“It’s not down on any map—the true places never are.”
(Herman Melville, Moby Dick)
A
job offer in Minneapolis kept me busy this weekend, scouring ads for a
new apartment and packing up the old. But in the midst of the whirlwind
such a transition kicks up, I paused preparations for a final pilgrimage
in Boston.
My destination was not marked on any map that I could
find, and in the end I left my apartment on foot with a backpack of
picnic snacks, a pen and notebook, but no map. I was determined to find
the base of what I call my “fairy tower,”

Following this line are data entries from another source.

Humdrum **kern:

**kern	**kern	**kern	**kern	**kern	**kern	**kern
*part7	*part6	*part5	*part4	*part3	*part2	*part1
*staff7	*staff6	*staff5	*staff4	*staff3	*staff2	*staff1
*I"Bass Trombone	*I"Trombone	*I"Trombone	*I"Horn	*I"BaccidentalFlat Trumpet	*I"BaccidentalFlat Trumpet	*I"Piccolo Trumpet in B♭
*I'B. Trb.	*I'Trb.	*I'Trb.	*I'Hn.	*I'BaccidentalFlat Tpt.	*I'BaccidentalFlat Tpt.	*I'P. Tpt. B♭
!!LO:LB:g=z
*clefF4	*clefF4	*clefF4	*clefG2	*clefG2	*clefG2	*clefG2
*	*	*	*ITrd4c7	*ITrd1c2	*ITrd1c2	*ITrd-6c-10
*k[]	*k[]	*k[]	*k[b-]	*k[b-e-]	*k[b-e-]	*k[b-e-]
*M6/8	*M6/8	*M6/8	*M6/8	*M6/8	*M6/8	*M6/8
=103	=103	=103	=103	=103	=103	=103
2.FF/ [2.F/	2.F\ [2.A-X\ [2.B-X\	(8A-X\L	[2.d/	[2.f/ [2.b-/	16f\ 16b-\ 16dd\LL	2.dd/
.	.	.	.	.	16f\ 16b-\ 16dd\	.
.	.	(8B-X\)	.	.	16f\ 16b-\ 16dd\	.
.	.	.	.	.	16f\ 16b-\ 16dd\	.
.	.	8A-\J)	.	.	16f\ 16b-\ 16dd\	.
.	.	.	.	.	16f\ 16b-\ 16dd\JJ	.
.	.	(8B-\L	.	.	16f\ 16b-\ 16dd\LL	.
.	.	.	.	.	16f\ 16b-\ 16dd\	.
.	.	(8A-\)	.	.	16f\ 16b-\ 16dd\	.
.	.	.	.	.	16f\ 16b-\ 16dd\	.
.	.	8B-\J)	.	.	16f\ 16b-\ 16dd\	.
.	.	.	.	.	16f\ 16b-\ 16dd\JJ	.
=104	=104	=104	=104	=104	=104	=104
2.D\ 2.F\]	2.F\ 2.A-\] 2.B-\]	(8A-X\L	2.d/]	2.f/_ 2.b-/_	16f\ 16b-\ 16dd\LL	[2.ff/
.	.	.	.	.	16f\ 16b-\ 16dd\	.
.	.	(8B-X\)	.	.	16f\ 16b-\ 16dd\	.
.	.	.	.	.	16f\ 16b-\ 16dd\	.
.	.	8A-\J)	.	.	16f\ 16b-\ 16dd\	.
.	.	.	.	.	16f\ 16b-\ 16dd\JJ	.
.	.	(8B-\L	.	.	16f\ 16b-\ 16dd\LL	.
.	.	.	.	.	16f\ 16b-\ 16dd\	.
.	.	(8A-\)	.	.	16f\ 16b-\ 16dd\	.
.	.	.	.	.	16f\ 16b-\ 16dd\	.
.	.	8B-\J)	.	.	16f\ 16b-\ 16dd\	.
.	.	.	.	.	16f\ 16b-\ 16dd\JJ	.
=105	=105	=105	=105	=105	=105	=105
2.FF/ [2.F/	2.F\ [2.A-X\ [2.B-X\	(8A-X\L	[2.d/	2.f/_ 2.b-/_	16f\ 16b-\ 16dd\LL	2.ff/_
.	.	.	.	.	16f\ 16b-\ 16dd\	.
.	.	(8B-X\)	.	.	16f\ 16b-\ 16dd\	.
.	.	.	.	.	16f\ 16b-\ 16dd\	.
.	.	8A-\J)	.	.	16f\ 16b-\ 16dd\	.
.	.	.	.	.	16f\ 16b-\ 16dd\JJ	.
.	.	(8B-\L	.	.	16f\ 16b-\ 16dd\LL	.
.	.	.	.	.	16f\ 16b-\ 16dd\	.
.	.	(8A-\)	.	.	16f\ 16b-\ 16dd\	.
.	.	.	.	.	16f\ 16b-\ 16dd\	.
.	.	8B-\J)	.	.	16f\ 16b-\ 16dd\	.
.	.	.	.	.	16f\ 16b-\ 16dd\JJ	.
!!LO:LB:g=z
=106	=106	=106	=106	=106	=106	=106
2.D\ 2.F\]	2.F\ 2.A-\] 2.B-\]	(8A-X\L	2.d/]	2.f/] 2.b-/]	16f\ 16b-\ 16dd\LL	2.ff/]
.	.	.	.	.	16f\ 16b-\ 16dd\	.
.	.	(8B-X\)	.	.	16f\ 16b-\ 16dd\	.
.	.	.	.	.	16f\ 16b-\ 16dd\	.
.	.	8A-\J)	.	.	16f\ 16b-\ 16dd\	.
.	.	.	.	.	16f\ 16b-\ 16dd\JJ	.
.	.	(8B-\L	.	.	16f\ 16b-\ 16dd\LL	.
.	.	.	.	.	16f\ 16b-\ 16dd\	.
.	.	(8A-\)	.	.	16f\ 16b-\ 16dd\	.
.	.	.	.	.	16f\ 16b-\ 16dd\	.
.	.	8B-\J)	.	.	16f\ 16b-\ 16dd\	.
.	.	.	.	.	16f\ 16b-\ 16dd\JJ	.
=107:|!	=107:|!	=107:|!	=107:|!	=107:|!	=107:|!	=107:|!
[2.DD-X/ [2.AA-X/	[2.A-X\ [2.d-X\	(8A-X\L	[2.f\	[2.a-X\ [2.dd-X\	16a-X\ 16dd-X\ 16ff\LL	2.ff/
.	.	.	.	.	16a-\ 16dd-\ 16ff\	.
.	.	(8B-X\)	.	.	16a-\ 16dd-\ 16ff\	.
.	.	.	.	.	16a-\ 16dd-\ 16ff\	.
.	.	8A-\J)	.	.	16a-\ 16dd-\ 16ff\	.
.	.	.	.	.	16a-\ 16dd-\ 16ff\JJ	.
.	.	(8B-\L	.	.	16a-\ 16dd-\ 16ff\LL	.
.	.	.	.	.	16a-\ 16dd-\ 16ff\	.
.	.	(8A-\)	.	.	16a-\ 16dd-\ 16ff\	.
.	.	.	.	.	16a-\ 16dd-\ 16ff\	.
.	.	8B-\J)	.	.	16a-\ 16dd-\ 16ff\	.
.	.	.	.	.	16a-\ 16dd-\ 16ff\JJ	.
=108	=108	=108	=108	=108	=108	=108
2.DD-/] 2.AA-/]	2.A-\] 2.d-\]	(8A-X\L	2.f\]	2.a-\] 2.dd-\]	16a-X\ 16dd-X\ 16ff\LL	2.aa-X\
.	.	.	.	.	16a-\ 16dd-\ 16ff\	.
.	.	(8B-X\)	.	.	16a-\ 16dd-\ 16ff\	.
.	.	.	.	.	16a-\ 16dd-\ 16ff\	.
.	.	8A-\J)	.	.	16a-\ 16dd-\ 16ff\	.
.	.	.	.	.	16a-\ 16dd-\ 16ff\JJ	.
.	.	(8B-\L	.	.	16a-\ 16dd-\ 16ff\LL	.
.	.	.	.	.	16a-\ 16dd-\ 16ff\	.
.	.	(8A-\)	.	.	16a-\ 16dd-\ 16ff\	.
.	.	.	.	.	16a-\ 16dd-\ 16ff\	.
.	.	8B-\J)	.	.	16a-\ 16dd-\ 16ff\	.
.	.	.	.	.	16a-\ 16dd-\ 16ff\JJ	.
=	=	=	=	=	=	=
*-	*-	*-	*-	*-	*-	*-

a mysterious white spire topped with a sea green turret that chases me
on my walks to work and dodges and dances on the horizon each evening
when I return home. I have seen that tower from every point in this
city, but have never found it.
As I left my apartment in Jamaica
Plain, I peered anxiously at the horizon, waiting for my goal to appear
in front of me. Usually it would show up, slightly to
the right of Stop n’ Shop, hovering over the Jackson Square T station.
Today it was gone.
“When the rainbow disappears, the leprechauns still remain,” my husband, companion for the trek, mystifyingly assured me.
And
he was right. We followed the Southwest Corridor Parkway around the
corner of Jackson
Station, and there was the tower, perched high on an
embankment of houses and autumn-tinted trees, with no clear path leading
to the top.
Keeping our goal in sight, we crossed the traffic of
Columbus and came to a stop: a Y in the road. We chose to go left,
though soon we were cutting right on a series of labyrinthine
switchbacks that led us up the hill, past haunting mansions in decrepit
states of disrepair, and a life-size, slightly creepy statue of Christ
perched on a large rock at the corner of an empty lot, hands
outstretched as if to bless our pilgrimage.
As we climbed higher,
now and then I would catch views of the city and surrounding
neighborhoods: the Prudential and John Hancock buildings marking
downtown, the white blight of the Vet’s hospital I pass every day on my
way to Brookline, the dome of the abandoned church down the street from
my apartment. The monuments of my life in Boston were beginning to shift
behind me, uprooting from their chronological anchors in my habitual
every day to move on the tides of elusive memory.
Soon
after we passed Jesus, the tower appeared around a bend, first its
bleached trunk with winking slits of windows, then its whole, but we
still had to climb a steep bank of sharp rocks to reach our goal,
finally firmly rooted in the center of a green square.
As I circled
the tower I craned my neck, trying to see into the dark windows beneath
its peak. A seagull flew by, perhaps with a message for a captive
princess in its beak, but the windows kept their secrets, reflecting
only the cloud-dappled sky. We sat down to our picnic fare beneath a
weeping willow crying the golden tears of autumn. I knew I had come to
say goodbye.
In life there are no maps, only the ever-shifting
unknowable future. But that future is anchored in place, in destinations
which we can come to know and love for the moment that we inhabit
them—or is it that they inhabit us, because even as I set out on my next
journey, I feel this place inside of me; Boston now a captive of my
memory.
And because you still need maps to most places, we’ll still have a vibrant travel section at Booksmith to
help you get to your next destination. My co-worker Natasha, who has
been buying back your books in the Used Book Seller, will be managing
our travel section in my absence. A veteran traveler, newly returned from Tokyo, and queen of two geography bees, in 4th and 8th grade, she’ll be there to guide you on your next journey. Safe travels.